#### DATA FOR THE TASK:

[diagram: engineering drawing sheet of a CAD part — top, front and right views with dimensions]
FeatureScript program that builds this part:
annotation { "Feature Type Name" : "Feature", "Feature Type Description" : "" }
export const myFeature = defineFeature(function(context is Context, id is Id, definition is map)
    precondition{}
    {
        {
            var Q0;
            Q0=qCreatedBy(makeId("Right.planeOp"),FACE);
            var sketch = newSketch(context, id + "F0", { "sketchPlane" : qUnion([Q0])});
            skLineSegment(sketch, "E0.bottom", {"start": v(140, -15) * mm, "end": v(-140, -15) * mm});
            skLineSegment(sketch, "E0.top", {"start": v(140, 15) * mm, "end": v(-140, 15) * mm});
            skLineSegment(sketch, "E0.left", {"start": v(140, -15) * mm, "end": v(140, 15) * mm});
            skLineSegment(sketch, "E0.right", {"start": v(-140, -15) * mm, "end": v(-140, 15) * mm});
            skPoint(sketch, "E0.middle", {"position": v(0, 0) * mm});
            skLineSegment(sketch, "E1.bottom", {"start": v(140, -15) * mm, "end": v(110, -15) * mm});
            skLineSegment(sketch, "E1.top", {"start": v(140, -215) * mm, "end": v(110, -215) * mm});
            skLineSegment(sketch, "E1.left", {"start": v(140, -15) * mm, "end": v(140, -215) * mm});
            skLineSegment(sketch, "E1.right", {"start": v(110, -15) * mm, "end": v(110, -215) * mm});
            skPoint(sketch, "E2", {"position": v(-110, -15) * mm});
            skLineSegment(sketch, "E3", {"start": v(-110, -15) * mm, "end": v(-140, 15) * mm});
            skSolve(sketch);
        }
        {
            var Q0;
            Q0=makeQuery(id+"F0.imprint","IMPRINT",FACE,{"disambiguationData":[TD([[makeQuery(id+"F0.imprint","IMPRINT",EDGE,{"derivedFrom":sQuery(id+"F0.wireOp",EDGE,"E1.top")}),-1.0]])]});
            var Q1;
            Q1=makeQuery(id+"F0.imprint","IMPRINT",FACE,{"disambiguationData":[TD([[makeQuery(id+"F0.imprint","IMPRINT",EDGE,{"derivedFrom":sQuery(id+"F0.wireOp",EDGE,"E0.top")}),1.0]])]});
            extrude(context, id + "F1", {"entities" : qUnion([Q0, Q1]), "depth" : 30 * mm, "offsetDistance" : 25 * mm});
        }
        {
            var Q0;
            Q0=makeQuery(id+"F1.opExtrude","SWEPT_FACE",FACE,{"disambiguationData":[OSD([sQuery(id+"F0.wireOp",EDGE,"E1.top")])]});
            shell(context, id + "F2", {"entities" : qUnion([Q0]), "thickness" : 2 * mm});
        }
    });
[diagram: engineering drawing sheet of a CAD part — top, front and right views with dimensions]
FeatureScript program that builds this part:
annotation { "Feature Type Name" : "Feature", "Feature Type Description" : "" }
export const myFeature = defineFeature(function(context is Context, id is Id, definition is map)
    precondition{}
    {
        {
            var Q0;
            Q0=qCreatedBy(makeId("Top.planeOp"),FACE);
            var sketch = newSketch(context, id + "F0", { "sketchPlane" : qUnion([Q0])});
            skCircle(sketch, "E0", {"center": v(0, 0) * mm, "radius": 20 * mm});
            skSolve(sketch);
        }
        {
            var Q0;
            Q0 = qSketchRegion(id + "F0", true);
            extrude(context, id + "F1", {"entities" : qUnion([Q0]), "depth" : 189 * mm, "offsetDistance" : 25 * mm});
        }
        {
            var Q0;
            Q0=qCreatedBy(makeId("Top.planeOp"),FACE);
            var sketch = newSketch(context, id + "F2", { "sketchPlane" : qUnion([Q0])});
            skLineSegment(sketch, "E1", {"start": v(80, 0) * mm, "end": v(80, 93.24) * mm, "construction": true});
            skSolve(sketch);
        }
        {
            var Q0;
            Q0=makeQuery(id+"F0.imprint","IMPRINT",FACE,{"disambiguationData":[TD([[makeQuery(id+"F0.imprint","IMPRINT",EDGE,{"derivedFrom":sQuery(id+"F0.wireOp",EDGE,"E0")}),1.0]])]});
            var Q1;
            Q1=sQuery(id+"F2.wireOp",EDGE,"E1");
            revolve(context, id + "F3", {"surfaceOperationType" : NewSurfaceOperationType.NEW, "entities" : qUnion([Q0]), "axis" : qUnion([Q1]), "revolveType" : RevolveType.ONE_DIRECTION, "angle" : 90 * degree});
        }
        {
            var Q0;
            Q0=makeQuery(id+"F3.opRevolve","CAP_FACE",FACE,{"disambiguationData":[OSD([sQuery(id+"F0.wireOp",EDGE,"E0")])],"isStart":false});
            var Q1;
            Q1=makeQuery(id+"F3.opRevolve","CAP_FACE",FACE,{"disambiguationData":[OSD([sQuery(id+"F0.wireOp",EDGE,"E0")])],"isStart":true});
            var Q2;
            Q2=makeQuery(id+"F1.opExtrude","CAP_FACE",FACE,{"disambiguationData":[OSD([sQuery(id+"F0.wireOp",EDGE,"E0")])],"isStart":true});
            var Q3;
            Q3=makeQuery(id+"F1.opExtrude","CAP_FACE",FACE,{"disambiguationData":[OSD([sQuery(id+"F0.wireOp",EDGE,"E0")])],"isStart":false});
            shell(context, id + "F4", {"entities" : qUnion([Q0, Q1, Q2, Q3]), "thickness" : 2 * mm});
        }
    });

#### PROBLEM DETAILS:
Gather every line of the data above that contains the string "qUnion", and list each one in full.

#### RESPONSE BELOW:
            var sketch = newSketch(context, id + "F0", { "sketchPlane" : qUnion([Q0])});
            extrude(context, id + "F1", {"entities" : qUnion([Q0, Q1]), "depth" : 30 * mm, "offsetDistance" : 25 * mm});
            shell(context, id + "F2", {"entities" : qUnion([Q0]), "thickness" : 2 * mm});
            var sketch = newSketch(context, id + "F0", { "sketchPlane" : qUnion([Q0])});
            extrude(context, id + "F1", {"entities" : qUnion([Q0]), "depth" : 189 * mm, "offsetDistance" : 25 * mm});
            var sketch = newSketch(context, id + "F2", { "sketchPlane" : qUnion([Q0])});
            revolve(context, id + "F3", {"surfaceOperationType" : NewSurfaceOperationType.NEW, "entities" : qUnion([Q0]), "axis" : qUnion([Q1]), "revolveType" : RevolveType.ONE_DIRECTION, "angle" : 90 * degree});
            shell(context, id + "F4", {"entities" : qUnion([Q0, Q1, Q2, Q3]), "thickness" : 2 * mm});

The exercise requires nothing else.